Going back to an earlier entry I spoke of observers and players. These people are 99% observers. No interest in stopping to assist if they could, no, they just want to see it. Once I was driving on the A217 and joined the tail end of a small tailback. Looking up the road there was a car on its roof, another heavily damaged car, and a whole load of parked cars. The strange part was there was hardly one person out of their car. The accident had just happened, but the traffic I was sitting in was purely people just looking on to see how it would unfold. No obstruction on our side, just nosey people. Being a player I found a safe point to stop, and got started helping the injured. With the help of a lorry driver, and a few other people we got everyone assessed, emergency services mobilised, and the scene safe. As for the others, well they stayed stationary watching us work.
Rubberneckers, nosey people, observers, call them what you want, but in this situation they are a liability.
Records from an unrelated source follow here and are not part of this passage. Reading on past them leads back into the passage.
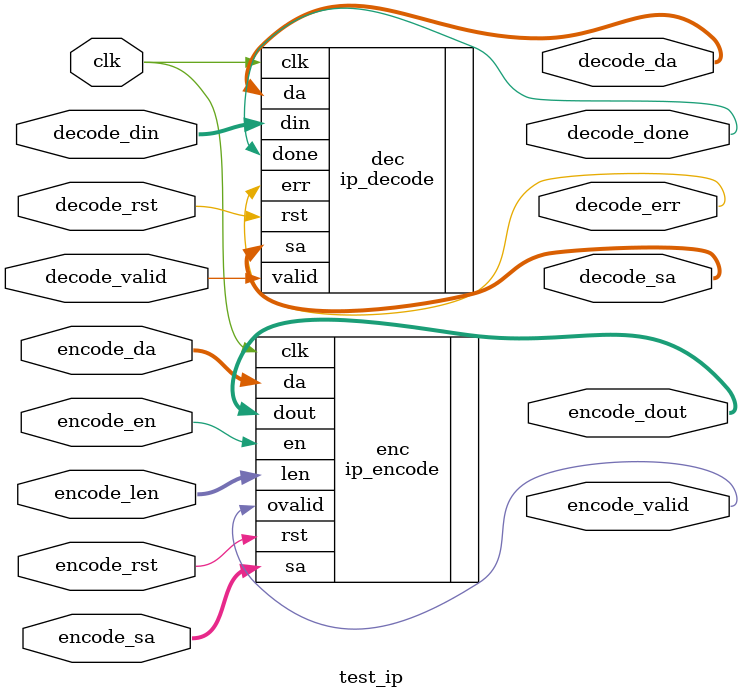
<source format=sv>
module test_ip(
  input clk,
  input decode_rst,
  input decode_valid,
  input [7:0] decode_din,
  output reg [31:0] decode_sa,
  output reg [31:0] decode_da,
  output reg decode_err,
  output reg decode_done,

  input encode_rst,
  input encode_en,
  input reg [31:0] encode_sa,
  input reg [31:0] encode_da,
  input reg [15:0] encode_len,
  output reg encode_valid,
  output reg [7:0] encode_dout
  );

  ip_decode dec (
    .clk(clk),
    .rst(decode_rst),
    .valid(decode_valid),
    .din(decode_din),
    .sa(decode_sa),
    .da(decode_da),
    .err(decode_err),
    .done(decode_done)
    );

 ip_encode enc (
    .clk(clk),
    .rst(encode_rst),
    .en(encode_en),
    .sa(encode_sa),
    .da(encode_da),
    .len(encode_len),
    .ovalid(encode_valid),
    .dout(encode_dout)
  );
  endmodule

</source>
Not only because lack of concentration can cause an accident, but then by the nosey behaviour of them, the roads become snarled up, emergency services struggle to get to the scene, and in the worst case scenario, there is another accident.
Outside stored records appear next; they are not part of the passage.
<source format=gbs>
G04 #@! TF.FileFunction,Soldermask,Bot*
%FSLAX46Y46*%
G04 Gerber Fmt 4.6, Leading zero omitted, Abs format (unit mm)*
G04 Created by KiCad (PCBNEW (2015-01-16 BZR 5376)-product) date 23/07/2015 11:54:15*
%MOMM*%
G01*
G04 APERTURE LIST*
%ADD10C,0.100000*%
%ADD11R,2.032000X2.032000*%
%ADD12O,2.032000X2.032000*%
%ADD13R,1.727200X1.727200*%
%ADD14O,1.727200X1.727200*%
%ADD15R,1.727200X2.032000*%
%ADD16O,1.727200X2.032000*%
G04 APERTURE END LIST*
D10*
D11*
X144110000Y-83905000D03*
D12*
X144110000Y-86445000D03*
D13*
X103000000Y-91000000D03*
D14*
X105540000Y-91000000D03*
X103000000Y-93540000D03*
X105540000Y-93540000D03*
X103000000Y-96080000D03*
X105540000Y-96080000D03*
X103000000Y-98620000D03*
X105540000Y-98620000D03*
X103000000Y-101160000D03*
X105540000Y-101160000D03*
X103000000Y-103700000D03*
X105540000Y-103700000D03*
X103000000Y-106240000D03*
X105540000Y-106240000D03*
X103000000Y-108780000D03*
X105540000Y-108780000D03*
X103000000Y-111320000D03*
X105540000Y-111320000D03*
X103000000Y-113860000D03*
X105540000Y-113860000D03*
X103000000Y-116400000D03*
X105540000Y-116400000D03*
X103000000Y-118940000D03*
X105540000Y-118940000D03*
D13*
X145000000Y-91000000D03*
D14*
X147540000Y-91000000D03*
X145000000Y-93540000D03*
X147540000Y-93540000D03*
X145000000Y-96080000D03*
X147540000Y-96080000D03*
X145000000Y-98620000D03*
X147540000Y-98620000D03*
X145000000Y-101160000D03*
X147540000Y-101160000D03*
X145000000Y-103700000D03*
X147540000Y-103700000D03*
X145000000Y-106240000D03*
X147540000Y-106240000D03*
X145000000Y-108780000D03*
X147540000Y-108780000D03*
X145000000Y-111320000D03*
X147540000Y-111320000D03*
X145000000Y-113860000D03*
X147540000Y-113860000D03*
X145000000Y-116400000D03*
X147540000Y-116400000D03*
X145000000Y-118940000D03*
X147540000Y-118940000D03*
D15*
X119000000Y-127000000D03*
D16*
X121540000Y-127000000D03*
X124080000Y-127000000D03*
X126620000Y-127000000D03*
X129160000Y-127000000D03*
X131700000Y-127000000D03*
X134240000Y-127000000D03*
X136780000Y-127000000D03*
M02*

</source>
In one incident quite a few years back there was a large multiple vehicle crash on a motorway (following are guestimates based on recollection) With somewhere in the region of 80-90 vehicles 'involved'. The main impact area then turned into a fireball, and there was loss of life. When I refer to involved, not all cars were in the main area, and some were damaged through taking evasive action further back up the carriageway. However, my point on this story is the reaction from the other side. Rubbernecking started, and as emergency services began arriving on the affected side, a crash began on the rubberneck side. From recollection this incident ended up with something like 103 cars involved, and a higher loss of life than the initial accident they were all so keen to see.
I will wrap this bit up by saying I know we are curious by nature. Nosey about everything, and that's what helps humans develop and learn, its 'human nature'. But we are also intelligent creatures, and can decide between the right and wrong time and method of learning. To understand burning or electrocution we accept what we read, and learn from experience of others and choose not to be involved just for knowledge. We can do that too when we are driving. A firework going off, an accident at the side of the road, or even an person we are attracted walking up the road (yes the number of rear-ending accidents spikes in the summer for this reason) , choose NOT to be distracted please, and maintain responsibility for your vehicle and your actions.
Next time you see blue lights at the side of the motorway think this instead, something has happened and help is now on scene, you are not able and probably not willing to help, so look away, move on and just be grateful we have these people in vehicles with blue lights to be there when we need them.
Since I started this blog last night (5th Nov) there has been another multi vehicle crash, details are as follows...
"Six people have been injured in a crash involving 11 vehicles on the M6 motorway in Lancashire.
Police said the crash involved seven cars and four lorries and happened close to junction 29, near Leyland, south of Preston, at about 01:40 GMT."
This time thankfully a lot smaller and no loss of life. But the big question is, why does everyone drive so bloody close together! That's another story!